Should employers look at reducing sick pay for unvaccinated staff to save costs or to encourage vaccination? Senior associate Warren Moores takes a look at the legal impactions around this issue.
IKEA found itself on the receiving end of social media backlash when it announced today that it would pay statutory sick pay (SSP) only for unvaccinated staff who are required to self-isolate as opposed to contractual sick pay.
IKEA announced only co-workers fully vaccinated against Covid-19 or those with?mitigating circumstances will receive full pay for self-isolations. In a statement explaining the decision it went on to say; ‘Unvaccinated co-workers will be paid in line with our company absence policy for?self-isolation, with close-contact isolation being paid at Statutory Sick Pay.?We appreciate that this is an emotive topic and all circumstances will be considered on a case by case basis, therefore anyone in doubt or concerned about their situation is encouraged to speak to their manager.’
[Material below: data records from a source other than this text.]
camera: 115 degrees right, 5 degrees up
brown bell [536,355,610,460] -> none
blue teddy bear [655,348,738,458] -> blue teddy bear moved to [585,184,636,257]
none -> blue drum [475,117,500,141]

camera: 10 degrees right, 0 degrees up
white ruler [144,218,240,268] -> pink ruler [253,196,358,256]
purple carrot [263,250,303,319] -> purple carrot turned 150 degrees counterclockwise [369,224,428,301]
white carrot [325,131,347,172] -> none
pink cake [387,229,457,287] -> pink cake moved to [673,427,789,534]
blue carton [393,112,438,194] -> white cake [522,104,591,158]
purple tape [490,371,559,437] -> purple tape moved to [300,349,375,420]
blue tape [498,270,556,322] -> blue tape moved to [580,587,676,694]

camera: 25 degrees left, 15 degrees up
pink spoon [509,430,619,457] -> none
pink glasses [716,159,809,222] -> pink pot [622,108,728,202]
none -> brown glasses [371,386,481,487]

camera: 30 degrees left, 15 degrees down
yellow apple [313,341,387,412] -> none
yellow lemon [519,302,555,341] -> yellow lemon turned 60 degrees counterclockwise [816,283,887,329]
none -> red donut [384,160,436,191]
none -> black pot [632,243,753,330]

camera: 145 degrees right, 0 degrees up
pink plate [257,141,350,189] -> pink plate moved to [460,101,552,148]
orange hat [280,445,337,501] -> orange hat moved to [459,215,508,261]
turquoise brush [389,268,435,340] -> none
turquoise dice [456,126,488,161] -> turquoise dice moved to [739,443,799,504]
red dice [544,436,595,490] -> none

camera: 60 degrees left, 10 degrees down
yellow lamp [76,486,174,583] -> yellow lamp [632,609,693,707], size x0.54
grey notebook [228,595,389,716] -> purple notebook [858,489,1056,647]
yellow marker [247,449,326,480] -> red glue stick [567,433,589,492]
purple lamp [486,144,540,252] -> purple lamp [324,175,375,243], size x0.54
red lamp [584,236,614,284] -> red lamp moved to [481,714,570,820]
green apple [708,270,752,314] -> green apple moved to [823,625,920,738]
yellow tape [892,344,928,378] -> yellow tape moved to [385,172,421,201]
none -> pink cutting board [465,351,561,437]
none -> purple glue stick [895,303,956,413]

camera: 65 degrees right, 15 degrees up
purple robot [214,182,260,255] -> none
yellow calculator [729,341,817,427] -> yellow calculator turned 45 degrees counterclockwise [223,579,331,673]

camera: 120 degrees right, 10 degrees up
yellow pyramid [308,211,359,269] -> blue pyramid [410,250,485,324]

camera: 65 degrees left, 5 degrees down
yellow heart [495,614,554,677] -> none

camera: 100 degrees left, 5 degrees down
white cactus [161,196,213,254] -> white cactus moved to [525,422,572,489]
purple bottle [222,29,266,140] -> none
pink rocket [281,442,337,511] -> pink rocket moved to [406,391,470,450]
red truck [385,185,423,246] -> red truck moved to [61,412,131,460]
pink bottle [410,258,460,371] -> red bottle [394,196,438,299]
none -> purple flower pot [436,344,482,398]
If an employee is unable to work and is required to legally self-isolate, then the employer must pay SSP to any eligible employee. An employee does not have to be physically unwell during the self-isolation period to receive SSP. SSP is currently £96.35 per week. Some employers offer contractual sick pay (CSP) which goes over and above the statutory entitlements. The entitlement to CSP is often set out in an employee’s contract of employment and the full terms are normally further detailed in a policy, typically in the employee handbook. The terms are decided by the employer and often there is an element of discretion held by the employer but not always. If an employer wants to change the terms it would normally need to consult staff unless the change was allowed within the current terms.
It is difficult to know from the information available what exactly is within IKEA’s current sickness policy. This would be key to the fairness of their decision. If IKEA is changing the terms of the policy then it should be collectively consulting with its 10,000 UK-based staff over the proposed changes. If it has failed in this respect then the consequences could be huge. Failure to collectively consult can lead to a protective award of up to 90 days’ gross pay per employee and on top of this some staff may seek losses in term of pay or even resign and claim unfair dismissal.
As with most employment situations, they are rarely straightforward. There may already be an element of discretion around contractual sick pay. It is not unusual to see policies with complete discretion over whether payment is made or even caveats such as where the absence is caused through the employee’s wilful neglect or own doing. These types of clauses are often open to interpretation. For example, is someone who suffers an injury whilst playing rugby taking a foreseeable risk of some injury during an entire season whilst playing? IKEA is keeping some discretion to determine a decision on a ‘case by case basis’, which we assume will be discussion around the reasons for not being vaccinated and knowledge of how the virus was contracted. Discretion is useful but in a large business it can become a burden which eats up management time and makes it difficult to maintain consistency, which is key with discretion.
Although this could be aimed to encourage staff vaccination and lower absence it may not achieve its aim and could overall have a negative impact on the business. It could take up too much management time investigating absences in detail to determine entitlement. It could also damage staff morale, in particular with those who are unvaccinated. However, the biggest impact could be felt not from staff but reputational damage. IKEA has already found itself on the receiving end of a social media backlash with #BoycottIkea trending today on the platform, Twitter.
Any employer considering implementing such a change should firstly check whether it falls within their existing policy. If not, employers should be seeking advice and then consulting staff over any proposed changes to their sickness procedures. Where more than 20 staff are affected collective consultation obligations may apply.
With any proposed detriment to unvaccinated staff it is always wise to ensure those who are medically except from vaccination are caveated. IKEA has got it right in the sense any employer or policy around this issue should allow an ability to look at cases individually. Whilst most staff will be double vaccinated, some staff will not be and have their own reasons for this and these reasons may relate to protected characteristics such as religion or pregnancy. Failure to consider these issues could lead to discrimination claims.
Employers should also consider the potential feasibility of the Government changing the self-isolation requirements in due course. There is already talk of lowering the self-isolation period to 5 days. This coupled with encouragement of staff to become vaccinated may be enough to assist employers through this difficult time whilst maintaining morale, productivity and their reputation.
If an employer is minded to make the change then it needs to be a well-considered one.